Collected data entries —
+ + + +
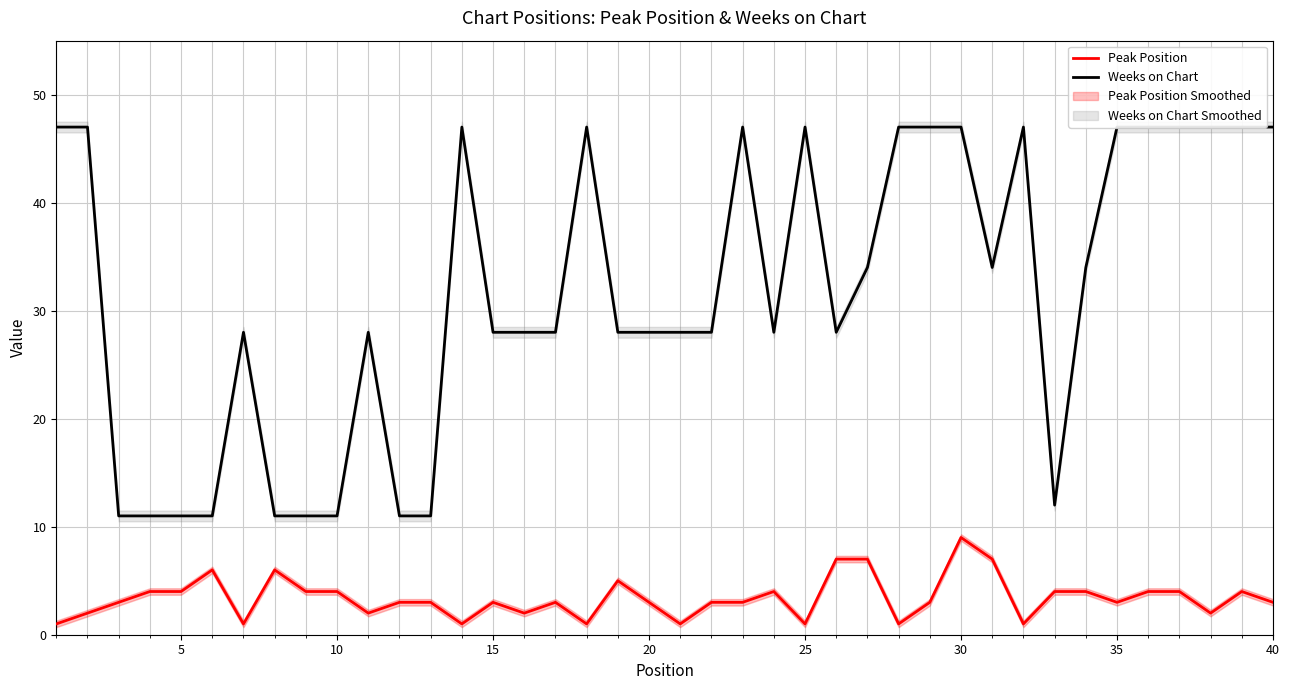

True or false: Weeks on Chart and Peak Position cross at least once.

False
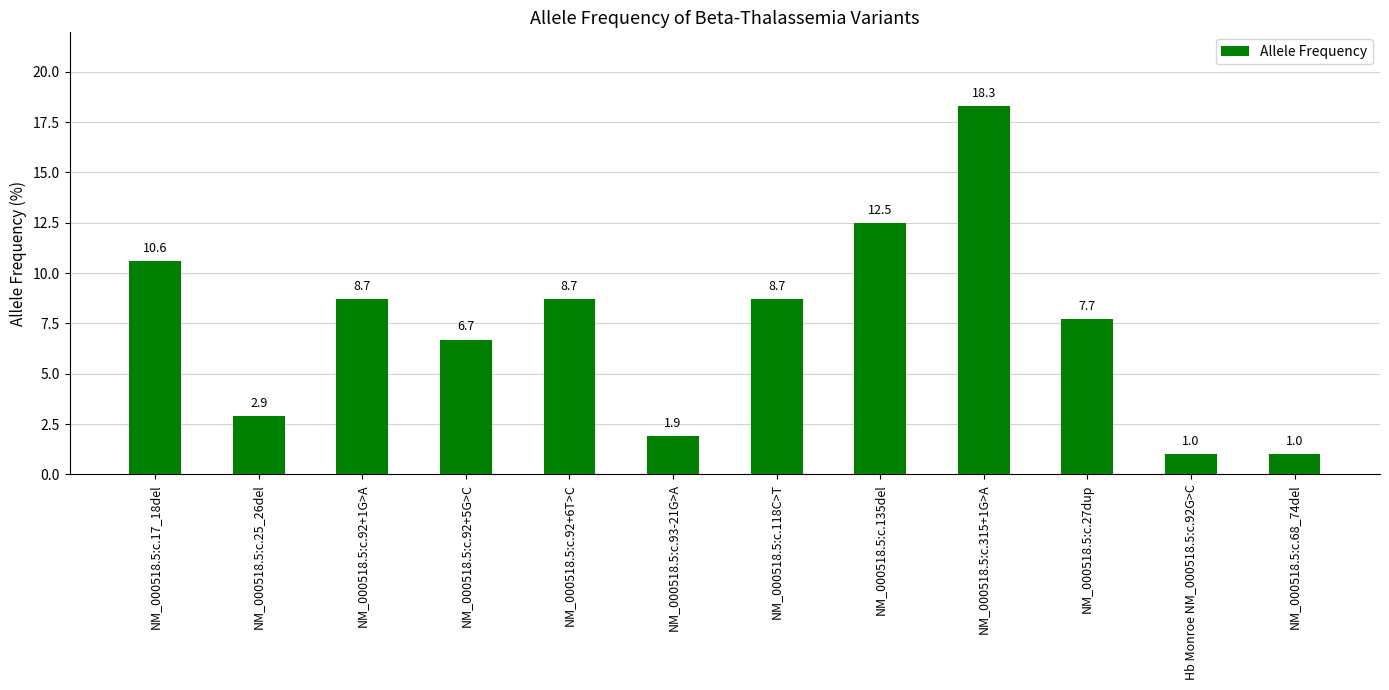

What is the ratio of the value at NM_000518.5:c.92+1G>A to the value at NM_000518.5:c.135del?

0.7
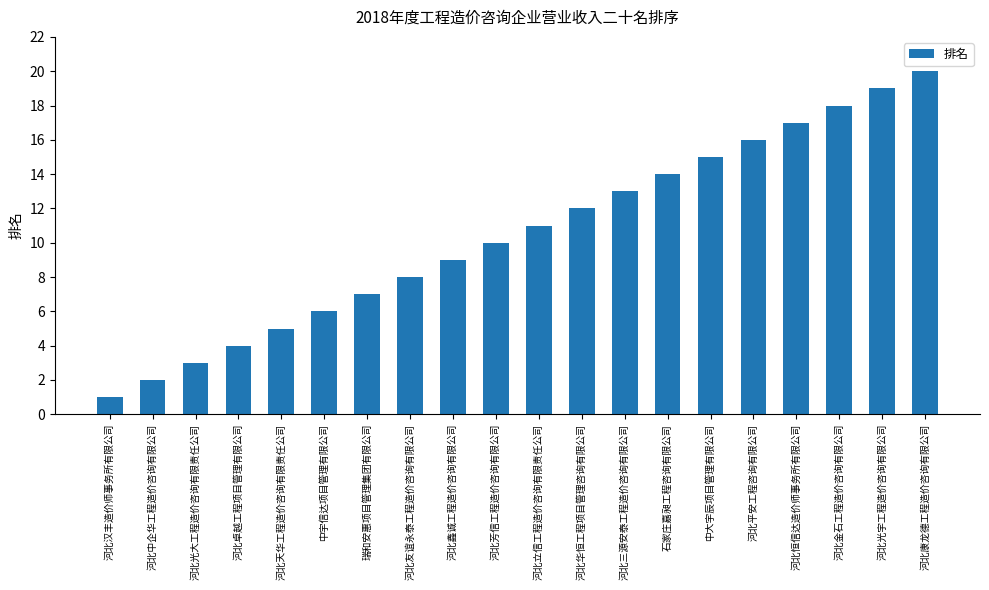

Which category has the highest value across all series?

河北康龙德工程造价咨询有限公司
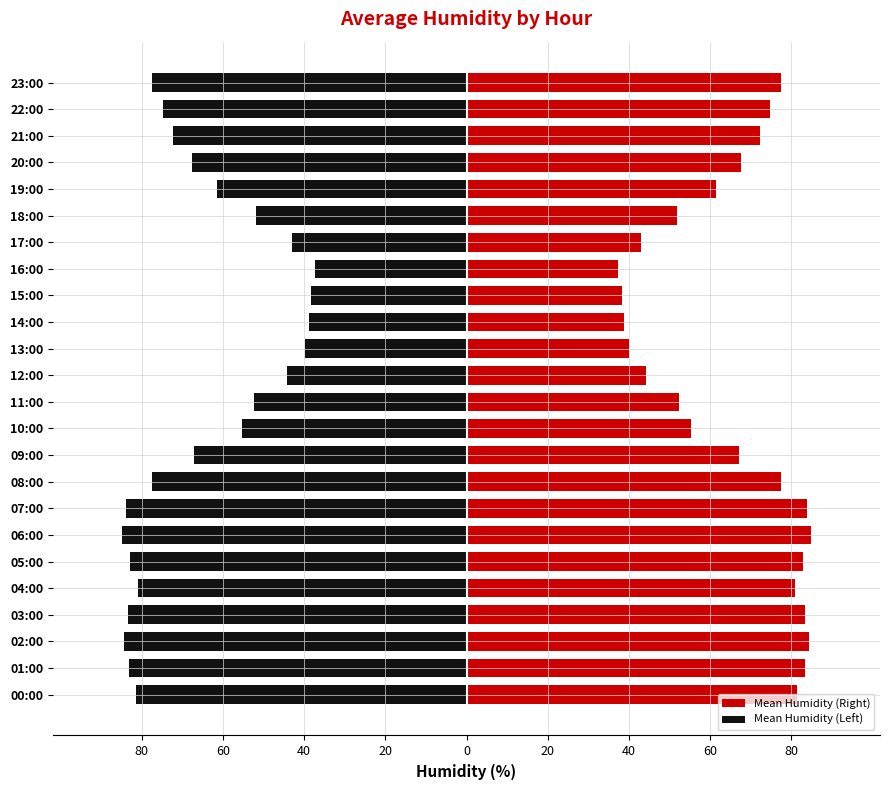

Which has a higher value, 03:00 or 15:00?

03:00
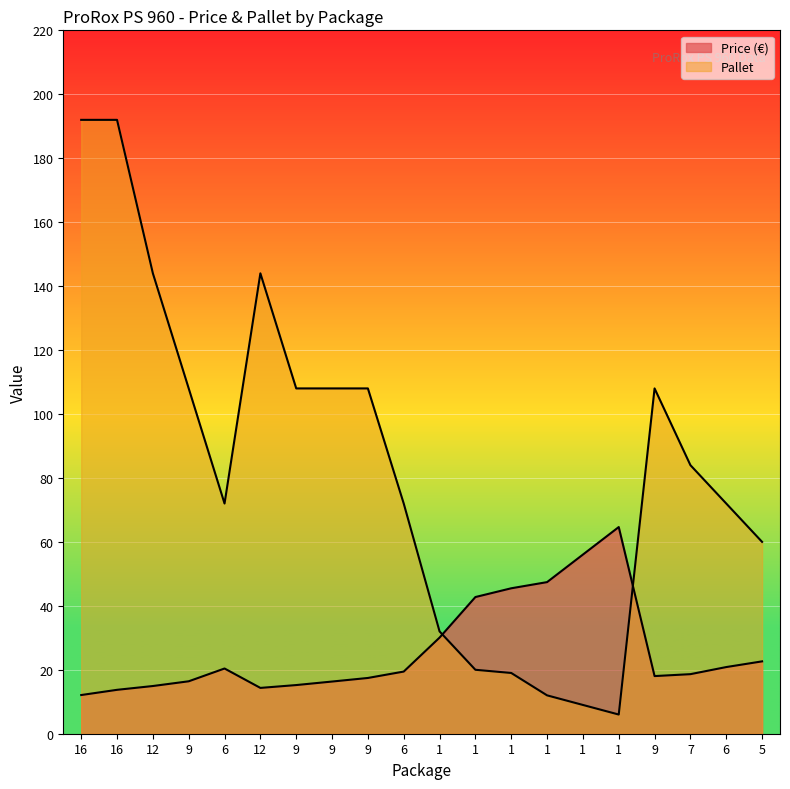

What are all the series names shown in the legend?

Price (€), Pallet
+ + + +
Activity — Quote the lines above word for word, beginning with the line containing "Which category has" and continuing through the final line, with the pictures omitted.

Response area —
Which category has the highest value across all series?

河北康龙德工程造价咨询有限公司

Which has a higher value, 03:00 or 15:00?

03:00

What are all the series names shown in the legend?

Price (€), Pallet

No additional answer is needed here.